Shane Walsh

Personal information
- Irish name: Shane Breathnach
- Sport: Hurling
- Position: Full Forward
- Born: 1983 (age 41–42) Waterford, Ireland
- Height: 1.8 m (5 ft 11 in)

Club(s)
- Years: Club
- The Nire–Fourmilewater

Inter-county(ies)
- Years: County / Apps (scores)
- 2007–2014: Waterford / 14 (8-17)

Inter-county titles
- Munster titles: 2
- All-Irelands: 0
- NHL: 1
- All Stars: 0

= Shane Walsh (Waterford hurler) =

Irish hurler and Gaelic footballer

Shane Walsh (born 1983) is an Irish sportsperson. He plays hurling with his local club Fourmilewater and Gaelic football with The Nire–Fourmilewater. He played at inter-county level with Waterford.
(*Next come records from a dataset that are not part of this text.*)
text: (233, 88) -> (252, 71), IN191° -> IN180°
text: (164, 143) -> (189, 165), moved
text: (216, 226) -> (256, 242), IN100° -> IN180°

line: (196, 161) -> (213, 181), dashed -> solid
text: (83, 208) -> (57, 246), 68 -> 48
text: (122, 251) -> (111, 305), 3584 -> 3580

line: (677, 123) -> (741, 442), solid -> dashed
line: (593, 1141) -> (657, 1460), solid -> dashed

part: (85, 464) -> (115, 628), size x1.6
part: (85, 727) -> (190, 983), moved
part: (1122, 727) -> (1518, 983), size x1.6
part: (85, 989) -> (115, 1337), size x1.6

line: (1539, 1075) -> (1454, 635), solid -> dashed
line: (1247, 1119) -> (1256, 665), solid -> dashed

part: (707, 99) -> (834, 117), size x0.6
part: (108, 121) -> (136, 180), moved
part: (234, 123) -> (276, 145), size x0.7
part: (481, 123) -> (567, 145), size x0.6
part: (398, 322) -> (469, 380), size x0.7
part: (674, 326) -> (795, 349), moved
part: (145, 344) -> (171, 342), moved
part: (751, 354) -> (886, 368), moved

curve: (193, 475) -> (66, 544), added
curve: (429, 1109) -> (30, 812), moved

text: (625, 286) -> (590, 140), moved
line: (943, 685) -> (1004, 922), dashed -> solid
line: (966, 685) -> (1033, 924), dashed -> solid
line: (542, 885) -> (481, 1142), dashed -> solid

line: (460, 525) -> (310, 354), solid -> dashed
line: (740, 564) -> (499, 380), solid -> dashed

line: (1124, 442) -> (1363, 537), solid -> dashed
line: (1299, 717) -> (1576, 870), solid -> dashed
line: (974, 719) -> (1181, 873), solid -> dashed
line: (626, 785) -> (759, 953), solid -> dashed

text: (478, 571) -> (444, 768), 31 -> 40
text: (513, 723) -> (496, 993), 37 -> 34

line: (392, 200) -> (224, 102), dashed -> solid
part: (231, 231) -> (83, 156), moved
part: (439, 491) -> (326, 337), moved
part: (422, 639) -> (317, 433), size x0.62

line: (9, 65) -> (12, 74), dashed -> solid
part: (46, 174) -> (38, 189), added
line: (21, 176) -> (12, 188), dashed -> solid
Walsh scored the winning goal for Waterford in the 2003 Munster under-21 football final, against a Kerry team that included Colm Cooper and Kieran Donaghy.
Walsh won the Waterford Senior Football Championship but lost the Munster Senior Club Football Championship final with The Nire–Fourmilewater in 2006.
In October 2014, Walsh retired from inter-county hurling.